Which lines in the items below contain the word "AVEC"? Locate each one and copy it out in full.

#### STUDY MATERIAL

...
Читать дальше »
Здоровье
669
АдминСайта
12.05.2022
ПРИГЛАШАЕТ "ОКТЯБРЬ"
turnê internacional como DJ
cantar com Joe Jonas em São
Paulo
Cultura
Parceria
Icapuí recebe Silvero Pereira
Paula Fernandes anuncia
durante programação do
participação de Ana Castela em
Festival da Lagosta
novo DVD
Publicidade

########
#### STUDY MATERIAL

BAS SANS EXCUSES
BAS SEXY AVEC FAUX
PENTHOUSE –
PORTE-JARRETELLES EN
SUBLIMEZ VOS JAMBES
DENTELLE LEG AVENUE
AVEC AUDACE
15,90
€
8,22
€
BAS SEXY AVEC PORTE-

########

## WORKED SOLUTION
BAS SEXY AVEC FAUX
AVEC AUDACE
BAS SEXY AVEC PORTE-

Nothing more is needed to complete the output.